| Instruction |
Pull out every line below holding the word "from".

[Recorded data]
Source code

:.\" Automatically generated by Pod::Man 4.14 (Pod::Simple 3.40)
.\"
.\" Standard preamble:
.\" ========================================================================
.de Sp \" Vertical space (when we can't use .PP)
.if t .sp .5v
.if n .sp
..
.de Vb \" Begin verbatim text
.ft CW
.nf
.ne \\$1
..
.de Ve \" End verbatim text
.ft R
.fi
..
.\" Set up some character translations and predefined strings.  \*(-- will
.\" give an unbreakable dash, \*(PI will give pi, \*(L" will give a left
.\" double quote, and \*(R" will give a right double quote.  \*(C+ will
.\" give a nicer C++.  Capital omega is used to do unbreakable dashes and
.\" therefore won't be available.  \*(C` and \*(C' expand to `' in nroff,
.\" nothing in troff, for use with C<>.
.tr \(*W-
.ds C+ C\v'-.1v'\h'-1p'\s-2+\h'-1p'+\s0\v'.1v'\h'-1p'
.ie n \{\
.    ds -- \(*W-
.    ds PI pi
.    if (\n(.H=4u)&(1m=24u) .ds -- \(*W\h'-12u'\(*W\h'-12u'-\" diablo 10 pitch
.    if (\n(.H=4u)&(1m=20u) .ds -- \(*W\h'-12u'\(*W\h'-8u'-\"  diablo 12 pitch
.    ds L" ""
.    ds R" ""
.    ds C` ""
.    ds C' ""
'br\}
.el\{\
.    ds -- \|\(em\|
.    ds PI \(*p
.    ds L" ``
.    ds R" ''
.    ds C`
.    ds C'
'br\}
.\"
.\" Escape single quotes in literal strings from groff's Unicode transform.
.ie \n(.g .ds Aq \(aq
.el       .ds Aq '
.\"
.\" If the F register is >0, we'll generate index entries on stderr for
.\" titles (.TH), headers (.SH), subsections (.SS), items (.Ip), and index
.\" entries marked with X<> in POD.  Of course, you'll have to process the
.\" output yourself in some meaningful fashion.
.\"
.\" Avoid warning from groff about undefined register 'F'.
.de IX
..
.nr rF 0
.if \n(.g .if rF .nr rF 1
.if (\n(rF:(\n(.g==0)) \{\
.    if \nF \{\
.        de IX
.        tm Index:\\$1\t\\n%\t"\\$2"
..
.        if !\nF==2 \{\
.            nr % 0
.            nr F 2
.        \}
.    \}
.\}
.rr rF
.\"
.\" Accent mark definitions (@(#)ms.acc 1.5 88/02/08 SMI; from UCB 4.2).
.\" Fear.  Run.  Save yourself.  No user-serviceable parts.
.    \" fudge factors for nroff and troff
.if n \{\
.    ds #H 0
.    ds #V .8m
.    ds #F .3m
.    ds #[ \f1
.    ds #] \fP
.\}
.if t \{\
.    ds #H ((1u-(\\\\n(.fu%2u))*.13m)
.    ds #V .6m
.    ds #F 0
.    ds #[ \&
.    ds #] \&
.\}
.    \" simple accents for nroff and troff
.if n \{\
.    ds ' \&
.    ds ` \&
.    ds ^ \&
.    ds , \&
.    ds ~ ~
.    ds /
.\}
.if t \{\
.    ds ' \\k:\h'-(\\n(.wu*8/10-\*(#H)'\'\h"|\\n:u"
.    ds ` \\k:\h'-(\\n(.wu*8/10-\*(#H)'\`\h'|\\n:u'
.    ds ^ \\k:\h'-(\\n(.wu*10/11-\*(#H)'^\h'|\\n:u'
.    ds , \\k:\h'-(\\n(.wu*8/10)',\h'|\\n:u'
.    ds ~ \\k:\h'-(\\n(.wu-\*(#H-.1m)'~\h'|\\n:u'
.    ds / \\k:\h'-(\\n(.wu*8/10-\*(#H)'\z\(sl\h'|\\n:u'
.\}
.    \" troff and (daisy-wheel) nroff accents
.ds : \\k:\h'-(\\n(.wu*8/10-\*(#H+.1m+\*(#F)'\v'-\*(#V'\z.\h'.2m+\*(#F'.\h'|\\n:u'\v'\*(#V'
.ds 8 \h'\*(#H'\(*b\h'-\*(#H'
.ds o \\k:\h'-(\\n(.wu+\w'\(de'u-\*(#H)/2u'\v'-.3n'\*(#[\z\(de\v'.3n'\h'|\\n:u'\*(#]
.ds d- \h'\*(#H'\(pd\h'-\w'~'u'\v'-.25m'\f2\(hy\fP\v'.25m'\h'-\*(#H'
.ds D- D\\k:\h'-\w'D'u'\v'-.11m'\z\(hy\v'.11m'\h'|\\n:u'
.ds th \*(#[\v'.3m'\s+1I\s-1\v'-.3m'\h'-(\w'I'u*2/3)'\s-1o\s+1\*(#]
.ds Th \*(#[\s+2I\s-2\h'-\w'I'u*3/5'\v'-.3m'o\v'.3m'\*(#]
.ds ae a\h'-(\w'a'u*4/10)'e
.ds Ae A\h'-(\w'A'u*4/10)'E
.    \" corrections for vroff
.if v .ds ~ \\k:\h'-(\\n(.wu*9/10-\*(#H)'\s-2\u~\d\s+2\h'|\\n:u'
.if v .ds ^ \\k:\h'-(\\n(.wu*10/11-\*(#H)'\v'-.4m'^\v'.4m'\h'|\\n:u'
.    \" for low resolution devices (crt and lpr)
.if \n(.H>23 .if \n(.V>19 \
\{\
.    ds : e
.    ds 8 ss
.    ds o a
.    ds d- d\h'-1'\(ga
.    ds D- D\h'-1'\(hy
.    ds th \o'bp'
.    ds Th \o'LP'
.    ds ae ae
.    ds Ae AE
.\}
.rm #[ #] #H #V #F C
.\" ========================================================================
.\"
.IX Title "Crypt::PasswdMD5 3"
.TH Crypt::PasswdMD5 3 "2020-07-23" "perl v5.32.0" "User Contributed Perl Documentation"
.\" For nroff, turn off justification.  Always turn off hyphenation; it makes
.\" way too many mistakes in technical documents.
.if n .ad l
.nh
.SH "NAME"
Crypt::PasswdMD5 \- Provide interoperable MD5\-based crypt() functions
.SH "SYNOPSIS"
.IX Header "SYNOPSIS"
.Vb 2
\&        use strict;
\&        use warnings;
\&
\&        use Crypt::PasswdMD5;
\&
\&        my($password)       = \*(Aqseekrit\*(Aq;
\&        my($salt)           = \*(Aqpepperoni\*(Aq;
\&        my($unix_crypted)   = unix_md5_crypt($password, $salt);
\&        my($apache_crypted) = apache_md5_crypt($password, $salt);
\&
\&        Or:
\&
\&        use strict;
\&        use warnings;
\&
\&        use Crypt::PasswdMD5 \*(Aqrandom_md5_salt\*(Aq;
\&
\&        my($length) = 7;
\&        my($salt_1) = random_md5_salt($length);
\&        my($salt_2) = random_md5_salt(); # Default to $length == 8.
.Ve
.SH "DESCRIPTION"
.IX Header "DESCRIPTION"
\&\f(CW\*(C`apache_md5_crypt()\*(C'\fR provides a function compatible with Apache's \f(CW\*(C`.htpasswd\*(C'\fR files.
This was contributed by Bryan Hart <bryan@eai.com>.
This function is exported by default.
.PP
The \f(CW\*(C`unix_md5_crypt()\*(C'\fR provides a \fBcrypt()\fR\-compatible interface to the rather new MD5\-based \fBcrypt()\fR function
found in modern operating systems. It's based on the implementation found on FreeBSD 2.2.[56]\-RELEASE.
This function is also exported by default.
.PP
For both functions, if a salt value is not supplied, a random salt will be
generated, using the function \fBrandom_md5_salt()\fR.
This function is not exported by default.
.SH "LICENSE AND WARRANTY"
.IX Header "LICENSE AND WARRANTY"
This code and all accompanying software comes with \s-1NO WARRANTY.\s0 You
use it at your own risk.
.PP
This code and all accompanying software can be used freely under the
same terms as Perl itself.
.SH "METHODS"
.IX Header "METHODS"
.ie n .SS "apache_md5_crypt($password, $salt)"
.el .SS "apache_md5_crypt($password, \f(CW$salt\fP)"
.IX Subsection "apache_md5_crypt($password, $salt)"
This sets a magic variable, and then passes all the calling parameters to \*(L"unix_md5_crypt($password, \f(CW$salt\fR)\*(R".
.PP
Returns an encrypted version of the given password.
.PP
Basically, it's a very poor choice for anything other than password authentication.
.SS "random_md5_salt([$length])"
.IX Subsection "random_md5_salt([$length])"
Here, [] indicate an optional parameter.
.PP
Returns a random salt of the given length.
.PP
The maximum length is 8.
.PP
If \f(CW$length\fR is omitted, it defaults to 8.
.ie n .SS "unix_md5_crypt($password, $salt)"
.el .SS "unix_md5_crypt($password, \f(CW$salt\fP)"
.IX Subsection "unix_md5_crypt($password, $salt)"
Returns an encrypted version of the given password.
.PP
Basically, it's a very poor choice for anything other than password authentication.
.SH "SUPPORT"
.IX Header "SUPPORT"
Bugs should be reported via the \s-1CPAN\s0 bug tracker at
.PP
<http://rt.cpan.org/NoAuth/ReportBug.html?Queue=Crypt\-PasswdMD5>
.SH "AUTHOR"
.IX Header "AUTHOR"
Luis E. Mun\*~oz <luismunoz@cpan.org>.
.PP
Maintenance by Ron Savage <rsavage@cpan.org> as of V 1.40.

| Answer for this exercise |
.\" Escape single quotes in literal strings from groff's Unicode transform.
.\" Avoid warning from groff about undefined register 'F'.
.\" Accent mark definitions (@(#)ms.acc 1.5 88/02/08 SMI; from UCB 4.2).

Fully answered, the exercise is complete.